Given the entries below, copy each of them out exactly.

[Start of section]

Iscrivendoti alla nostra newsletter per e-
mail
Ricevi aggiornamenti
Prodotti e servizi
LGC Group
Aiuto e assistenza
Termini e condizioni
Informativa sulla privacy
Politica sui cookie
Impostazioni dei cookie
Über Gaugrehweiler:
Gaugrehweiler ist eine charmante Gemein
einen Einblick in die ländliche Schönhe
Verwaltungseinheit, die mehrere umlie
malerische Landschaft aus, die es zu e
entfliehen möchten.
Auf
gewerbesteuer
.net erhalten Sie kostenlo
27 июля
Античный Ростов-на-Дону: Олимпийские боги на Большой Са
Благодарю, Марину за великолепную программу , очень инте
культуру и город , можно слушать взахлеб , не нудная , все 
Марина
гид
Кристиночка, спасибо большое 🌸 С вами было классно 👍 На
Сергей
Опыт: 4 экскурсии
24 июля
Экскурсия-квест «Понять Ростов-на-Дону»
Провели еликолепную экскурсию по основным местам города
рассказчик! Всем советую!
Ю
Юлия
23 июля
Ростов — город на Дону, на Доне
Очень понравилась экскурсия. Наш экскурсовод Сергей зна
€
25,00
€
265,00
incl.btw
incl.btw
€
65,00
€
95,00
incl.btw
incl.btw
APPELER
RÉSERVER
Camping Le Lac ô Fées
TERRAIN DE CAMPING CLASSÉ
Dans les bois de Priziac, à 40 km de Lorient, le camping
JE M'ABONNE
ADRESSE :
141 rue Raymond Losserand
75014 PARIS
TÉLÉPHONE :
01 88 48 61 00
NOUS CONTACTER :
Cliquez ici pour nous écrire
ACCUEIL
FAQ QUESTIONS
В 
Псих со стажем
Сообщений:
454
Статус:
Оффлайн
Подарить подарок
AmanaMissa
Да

[End of section]

## WRITTEN ANSWER
Iscrivendoti alla nostra newsletter per e-
mail
Ricevi aggiornamenti
Prodotti e servizi
LGC Group
Aiuto e assistenza
Termini e condizioni
Informativa sulla privacy
Politica sui cookie
Impostazioni dei cookie
Über Gaugrehweiler:
Gaugrehweiler ist eine charmante Gemein
einen Einblick in die ländliche Schönhe
Verwaltungseinheit, die mehrere umlie
malerische Landschaft aus, die es zu e
entfliehen möchten.
Auf
gewerbesteuer
.net erhalten Sie kostenlo
27 июля
Античный Ростов-на-Дону: Олимпийские боги на Большой Са
Благодарю, Марину за великолепную программу , очень инте
культуру и город , можно слушать взахлеб , не нудная , все 
Марина
гид
Кристиночка, спасибо большое 🌸 С вами было классно 👍 На
Сергей
Опыт: 4 экскурсии
24 июля
Экскурсия-квест «Понять Ростов-на-Дону»
Провели еликолепную экскурсию по основным местам города
рассказчик! Всем советую!
Ю
Юлия
23 июля
Ростов — город на Дону, на Доне
Очень понравилась экскурсия. Наш экскурсовод Сергей зна
€
25,00
€
265,00
incl.btw
incl.btw
€
65,00
€
95,00
incl.btw
incl.btw
APPELER
RÉSERVER
Camping Le Lac ô Fées
TERRAIN DE CAMPING CLASSÉ
Dans les bois de Priziac, à 40 km de Lorient, le camping
JE M'ABONNE
ADRESSE :
141 rue Raymond Losserand
75014 PARIS
TÉLÉPHONE :
01 88 48 61 00
NOUS CONTACTER :
Cliquez ici pour nous écrire
ACCUEIL
FAQ QUESTIONS
В 
Псих со стажем
Сообщений:
454
Статус:
Оффлайн
Подарить подарок
AmanaMissa
Да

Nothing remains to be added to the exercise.